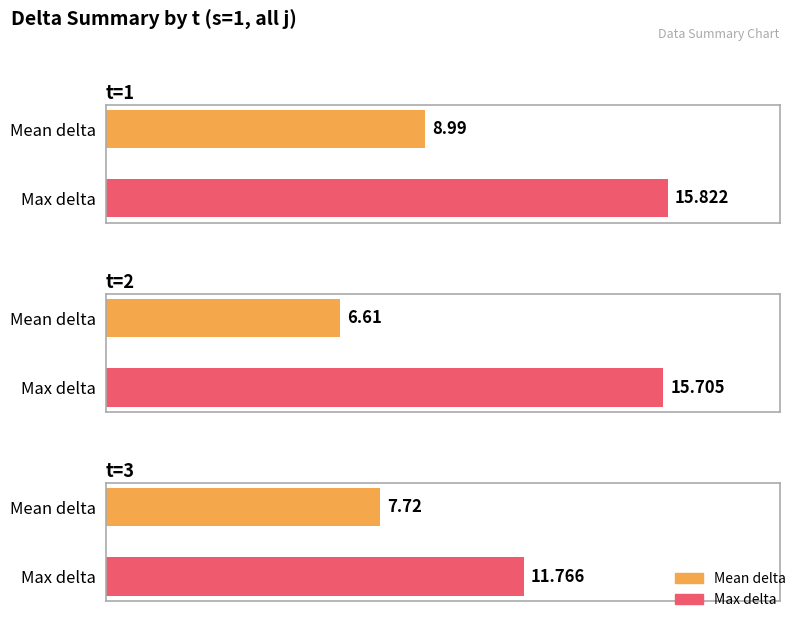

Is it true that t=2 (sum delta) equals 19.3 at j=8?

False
# # # #
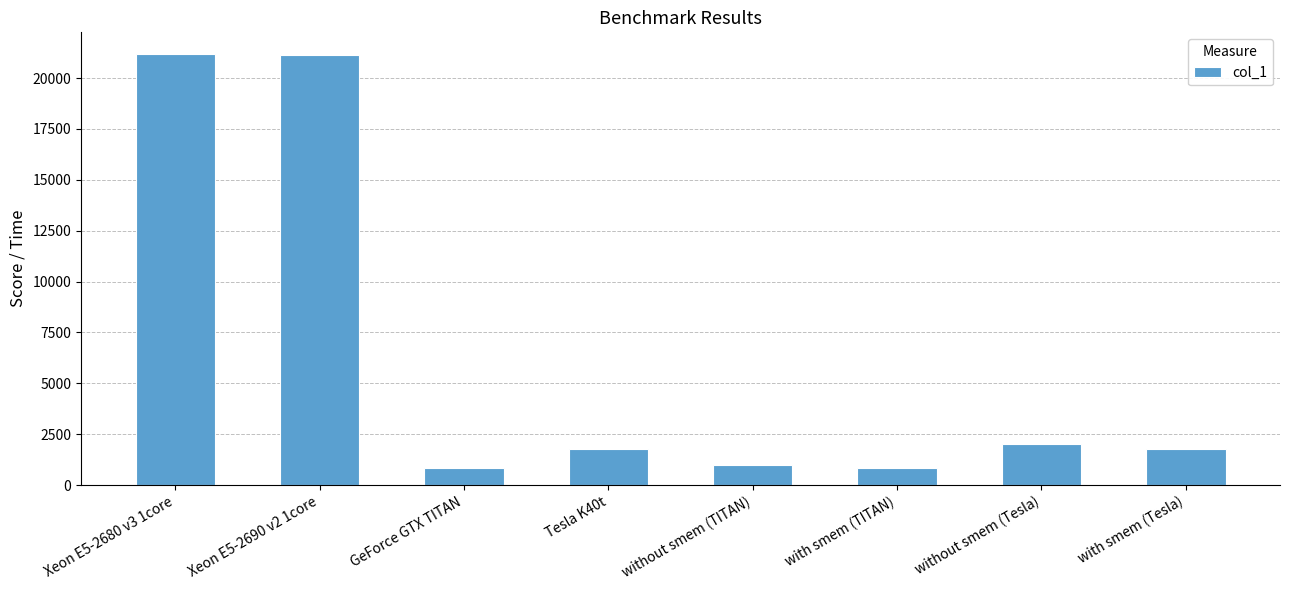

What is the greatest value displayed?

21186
# # # #
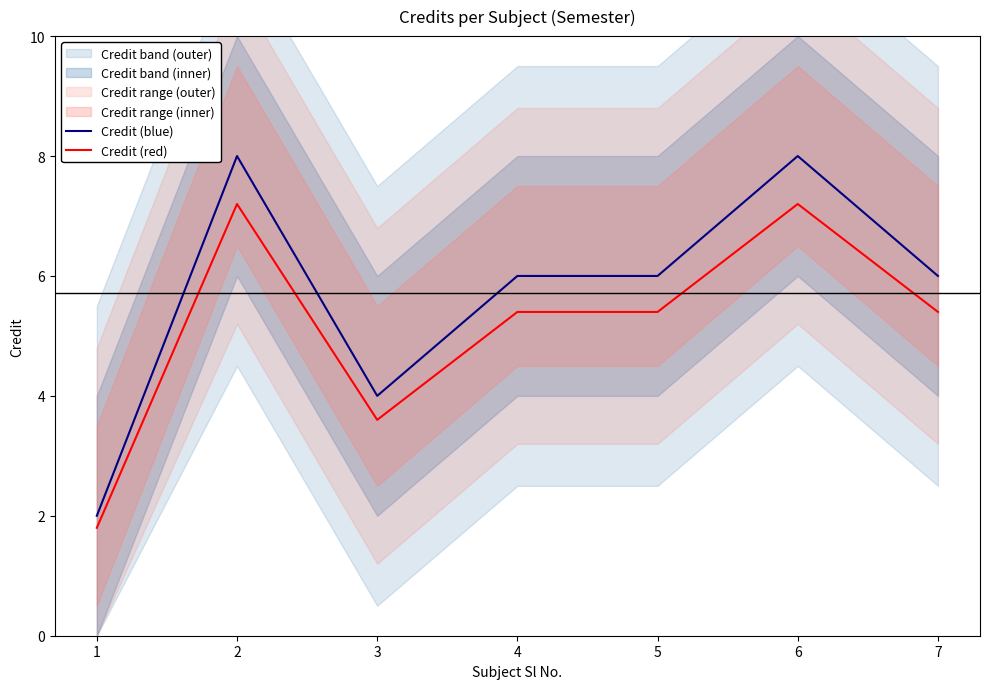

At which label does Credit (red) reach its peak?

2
# # # #
_Aim of the exercise_
Locate every line in the listing above that contains the word "greatest", and copy each of those lines.

_Exercise result_
What is the greatest value displayed?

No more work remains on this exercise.